● **Instructions to follow**
Find the line containing "right eye: (271, 207)". Reproduce it and every line after it up to the end of the records, exactly as written.

[Excerpts from a dataset]
+ + + +
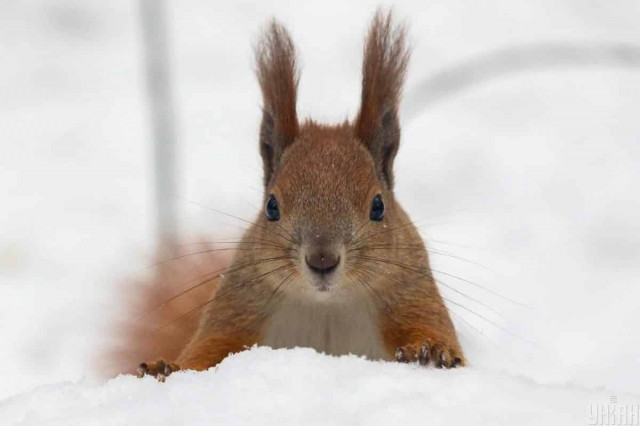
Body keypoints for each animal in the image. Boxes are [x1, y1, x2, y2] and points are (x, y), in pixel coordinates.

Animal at [116, 11, 464, 382]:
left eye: (378, 206)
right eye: (271, 207)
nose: (322, 260)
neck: (328, 305)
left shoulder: (410, 294)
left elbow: (431, 329)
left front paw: (431, 351)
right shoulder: (240, 306)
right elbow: (208, 349)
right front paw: (167, 367)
+ + + +
● **Response to the task**
right eye: (271, 207)
nose: (322, 260)
neck: (328, 305)
left shoulder: (410, 294)
left elbow: (431, 329)
left front paw: (431, 351)
right shoulder: (240, 306)
right elbow: (208, 349)
right front paw: (167, 367)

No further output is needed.